**Extrait du document:**
------------------------------------

Ce mauvais esprit, bête noire parmi toutes pour ces robes noires
apostoliques et romaines, ne m'a jamais quitté depuis mille neuf cent
quarante-neuf. Ce malin en moi me donna la force, cette année-là, de dire à
mon père et à ma mère que le Juniorat c'était fini pour moi, que je n'y
retournerais pas. Scènes apocalyptiques s'ensuivirent. Malédiction sur moi,
Caïn et mes générations futures. Damnation éternelle. Et voilà que, comme
punition ultime, mon père m'ordonne d'aller moi-même, dans la honte et le
désespoir, annoncer au père Lemoine, o.m.i., supérieur, que je n'y
retournerais pas. Ce que je fis sur-le-champ avec enthousiasme et la
certitude que mes parents m'envoyaient comme messager de ma propre
libération parce qu'ils n'avaient pas le courage de le faire eux-mêmes.

------------------------------------

**Données affichées:**
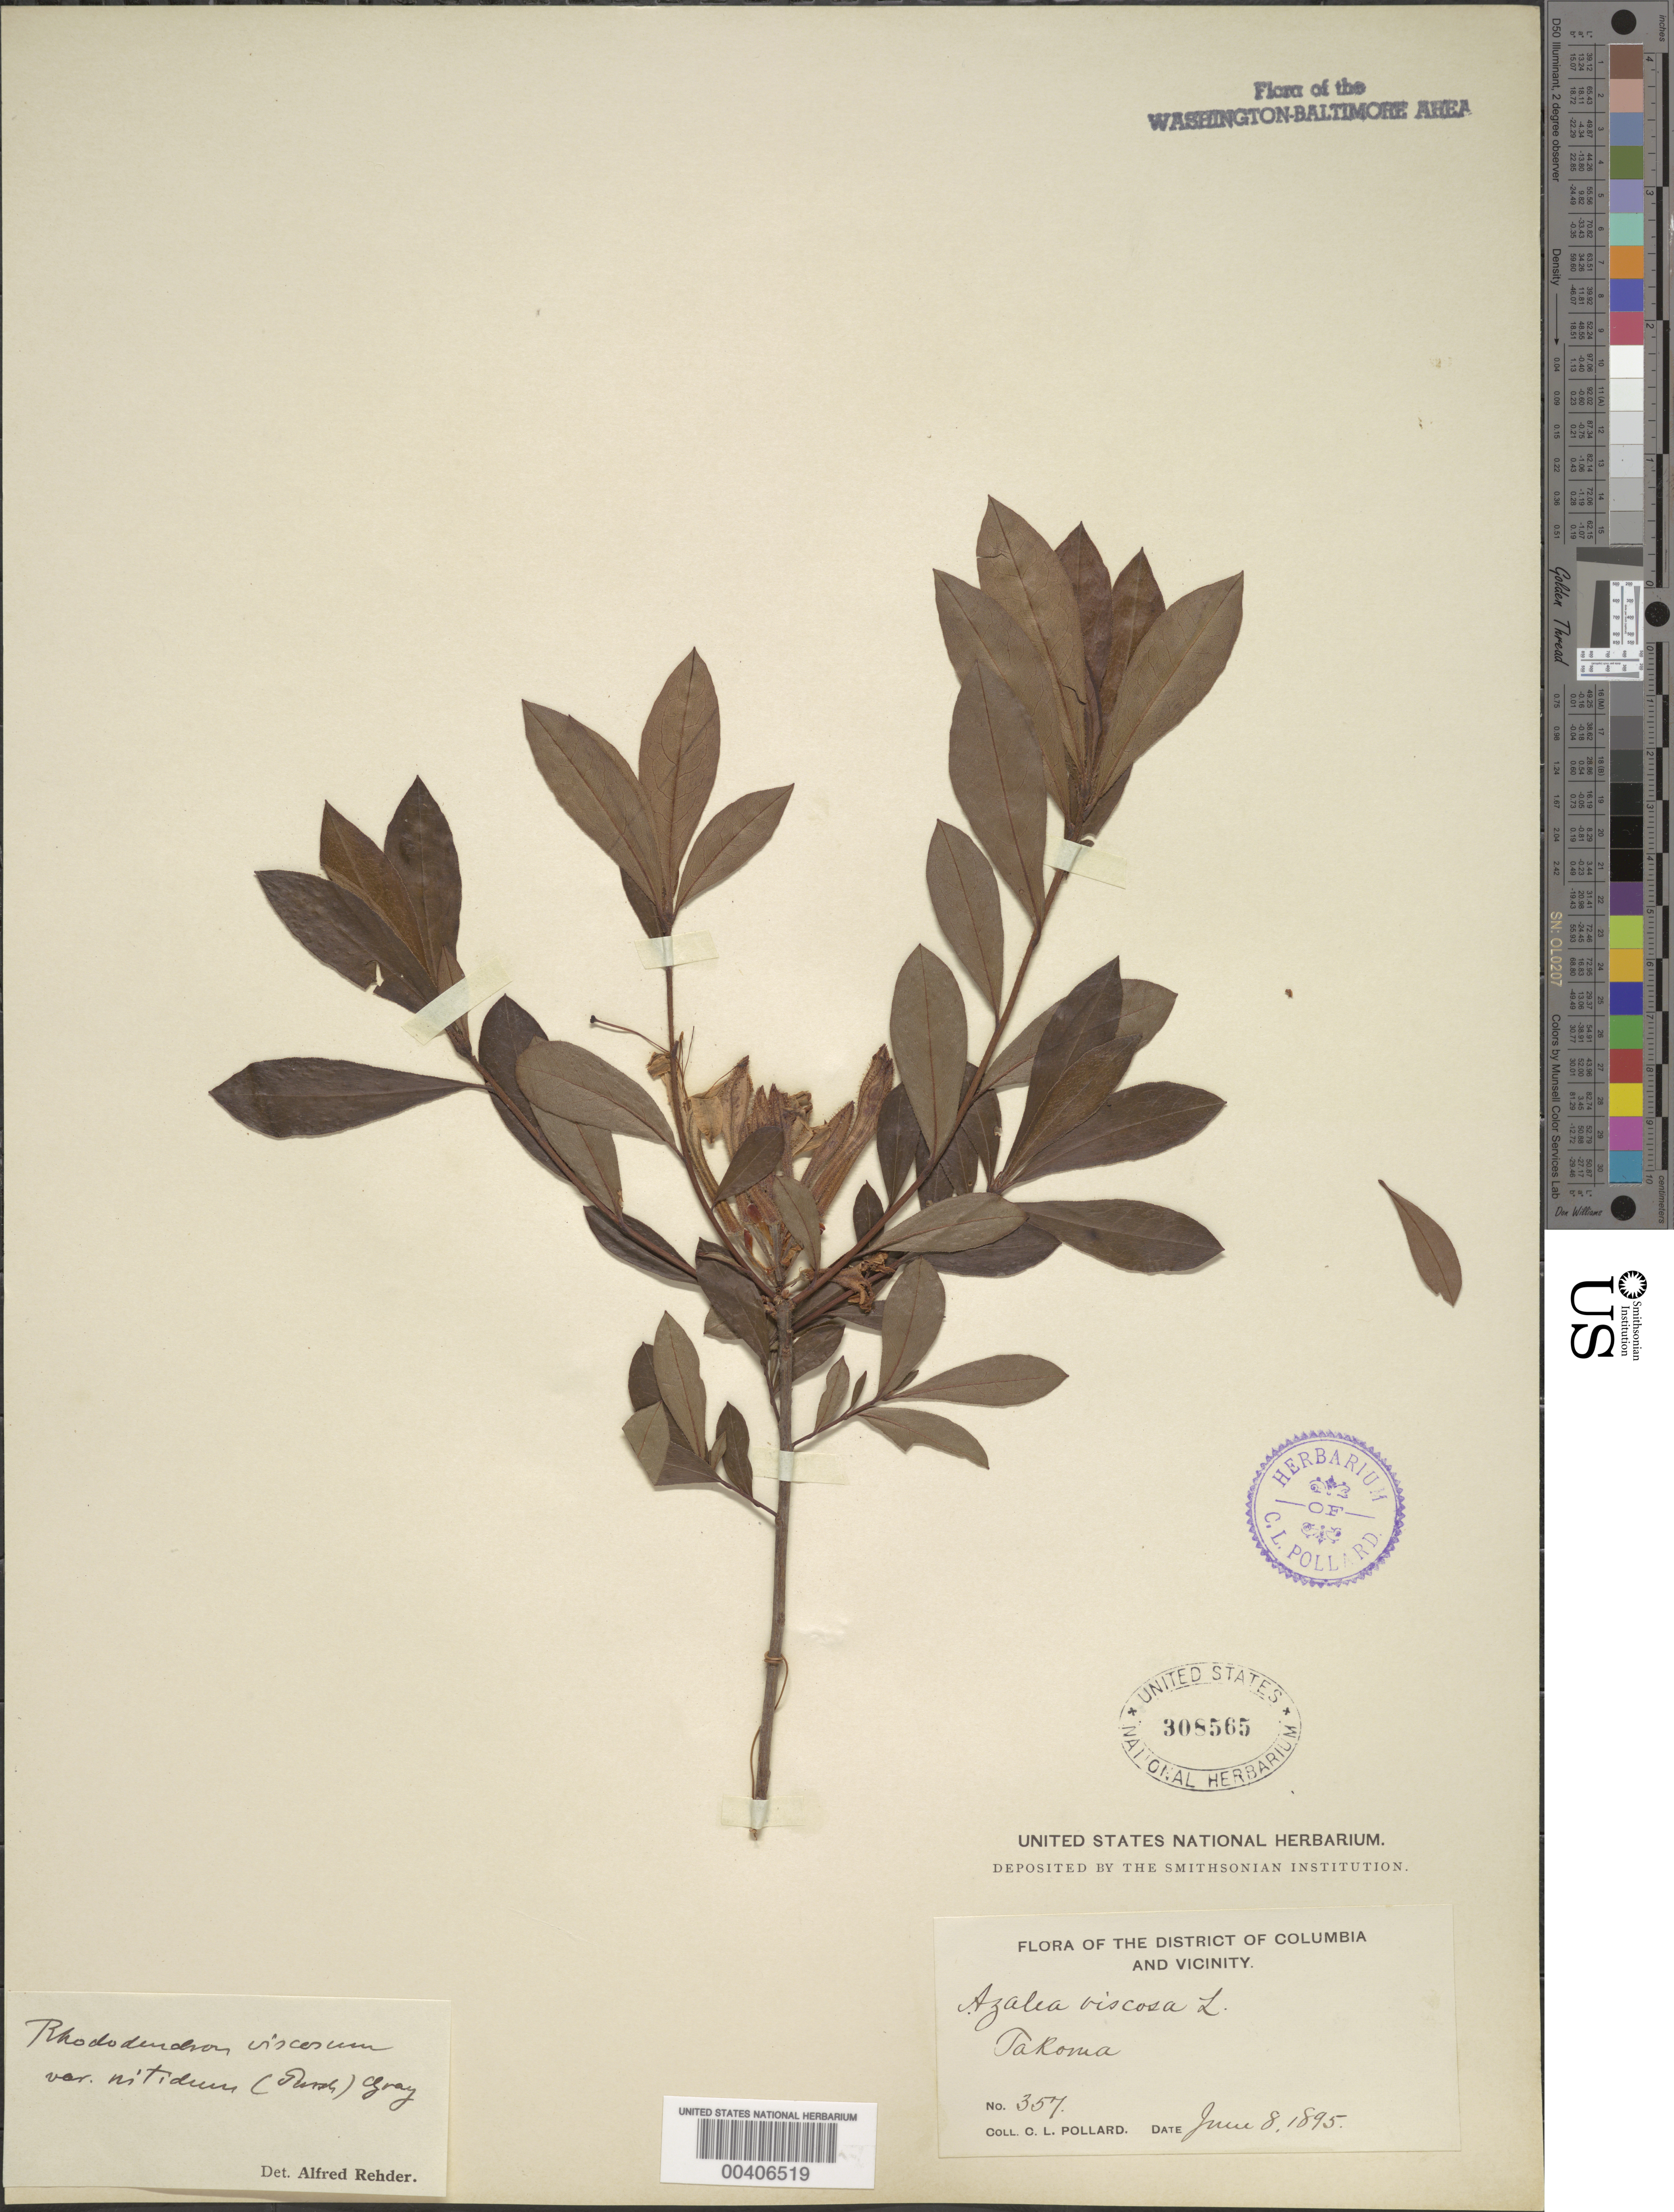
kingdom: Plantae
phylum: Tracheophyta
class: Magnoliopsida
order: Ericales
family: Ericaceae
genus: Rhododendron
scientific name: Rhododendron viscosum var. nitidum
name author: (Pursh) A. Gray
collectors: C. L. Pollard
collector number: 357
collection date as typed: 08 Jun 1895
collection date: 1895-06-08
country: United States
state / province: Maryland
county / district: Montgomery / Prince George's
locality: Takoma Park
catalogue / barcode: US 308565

------------------------------------

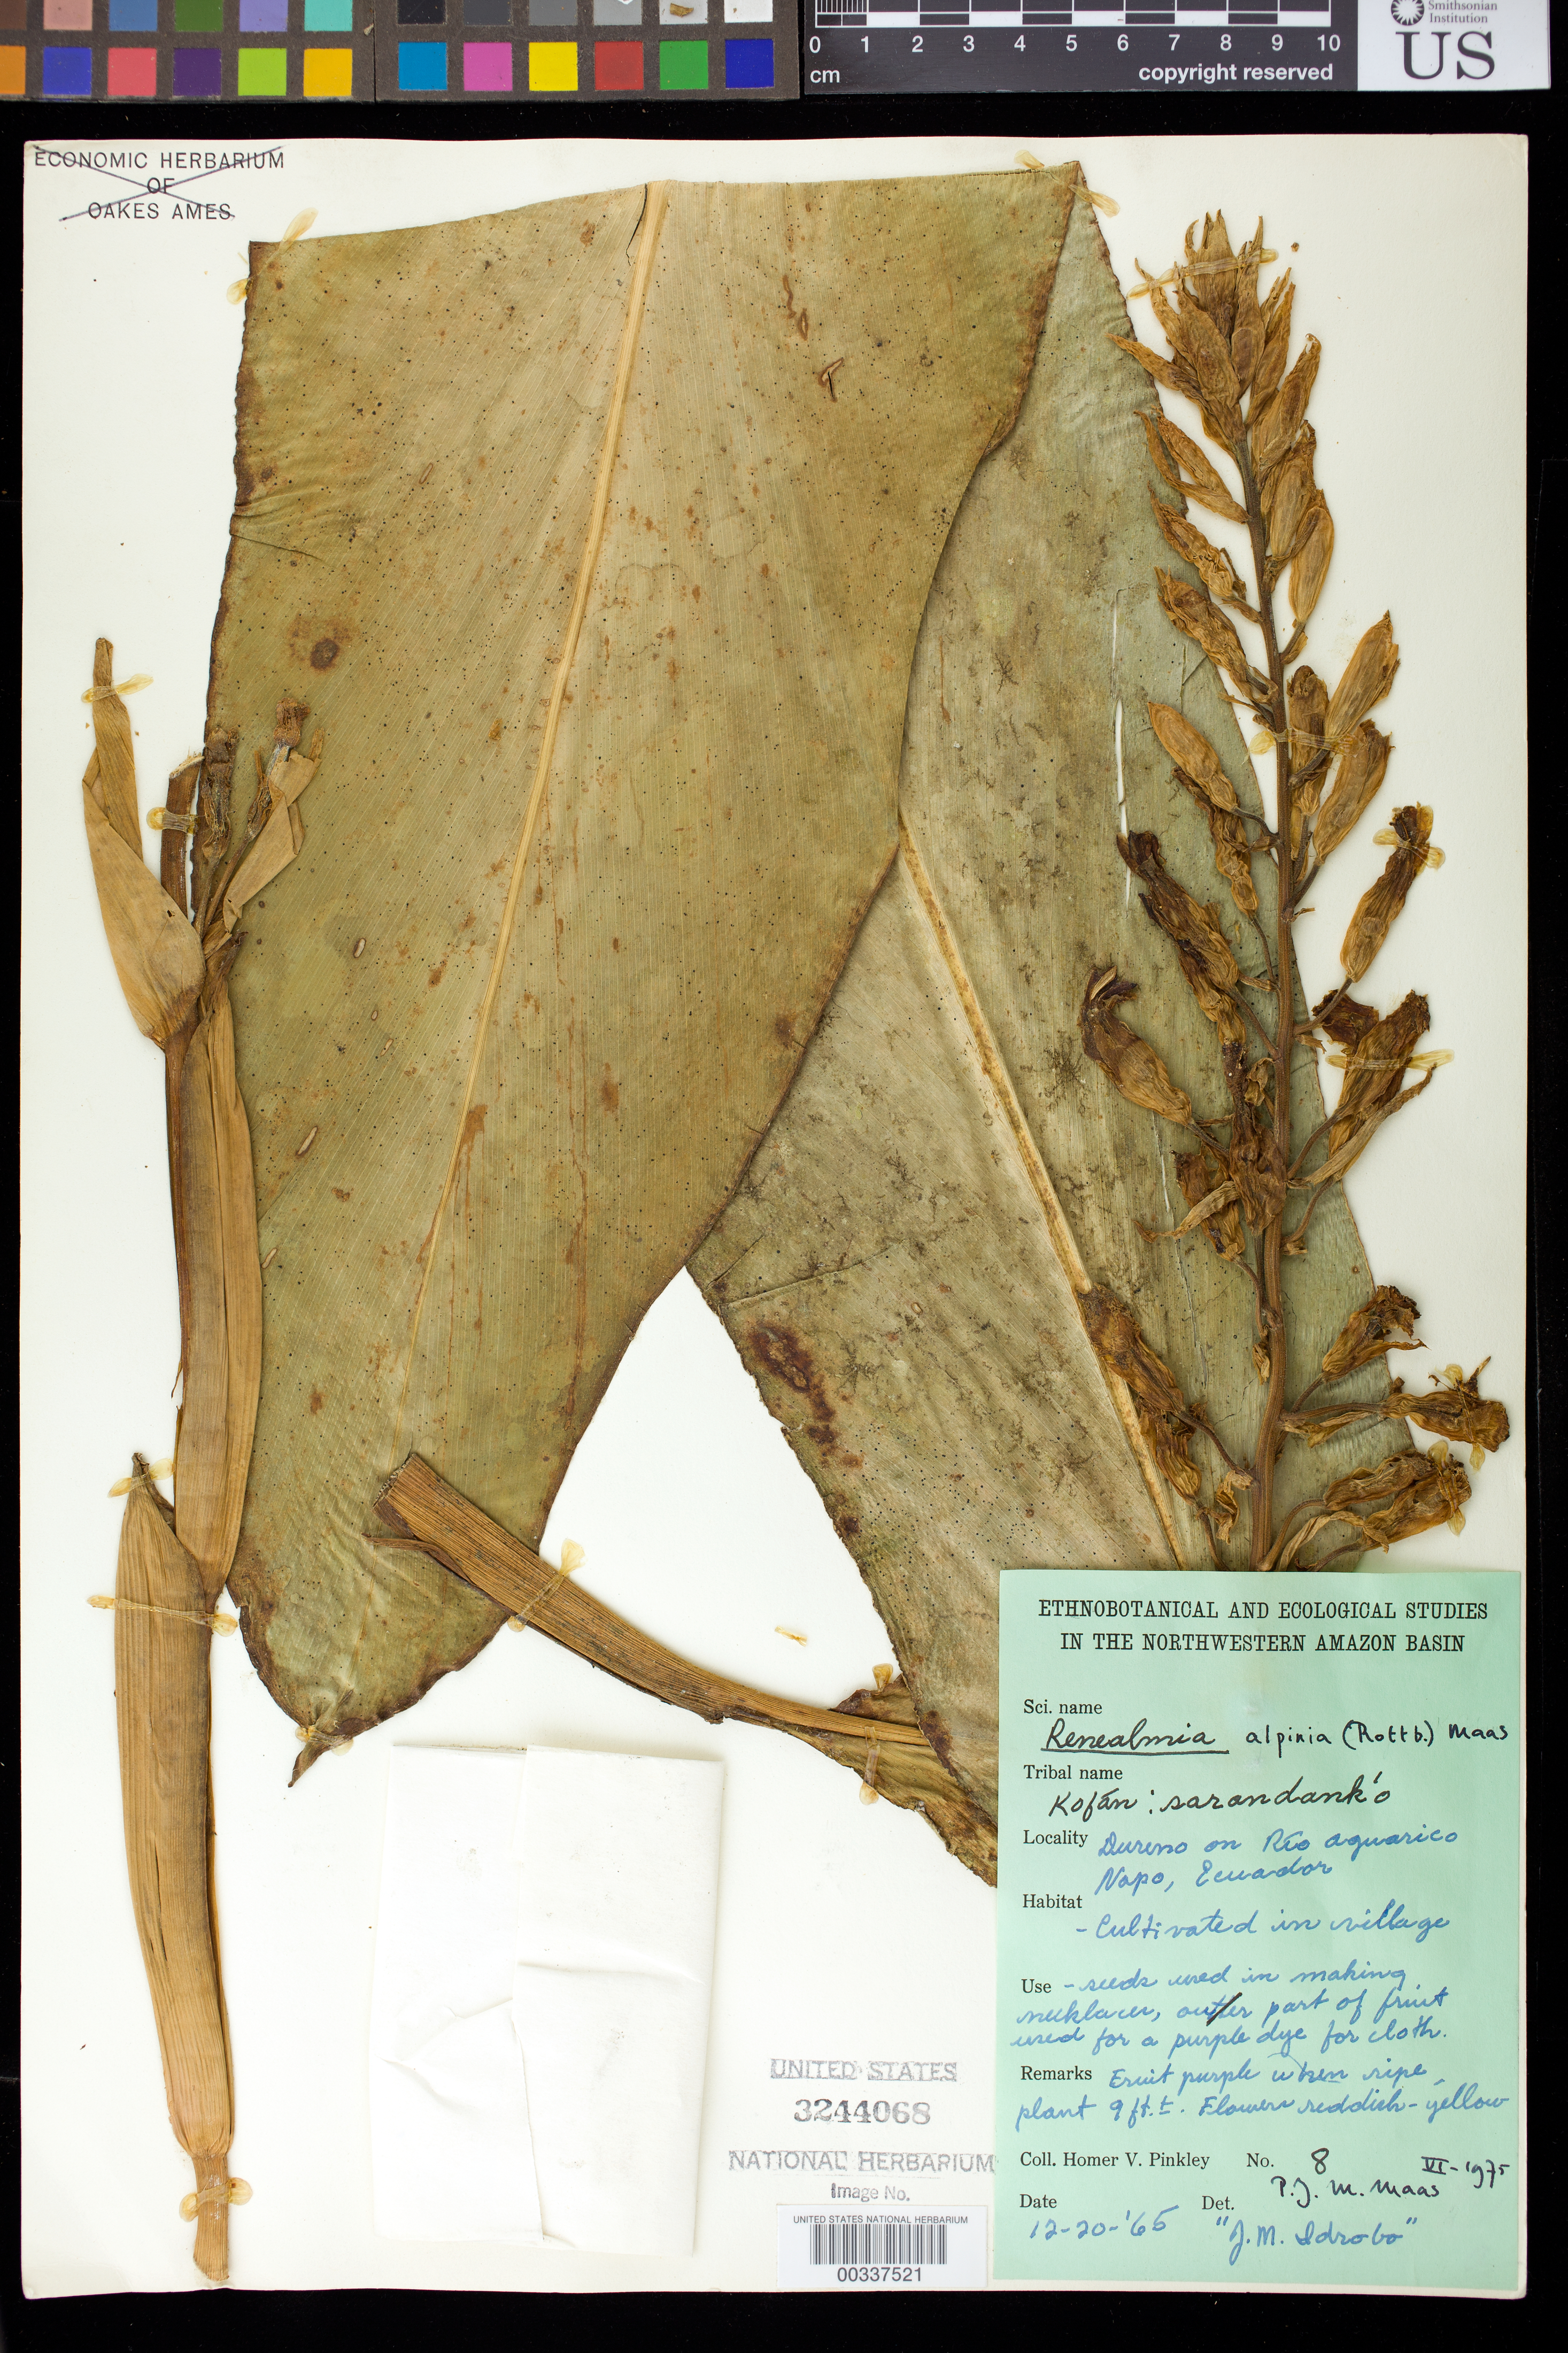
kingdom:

------------------------------------

**Consigne:** D'après l'extrait du document, auprès de qui le père exige-t-il que soit annoncé le refus de retourner au Juniorat ?

**Solution:** Auprès du père Lemoine, o.m.i., supérieur.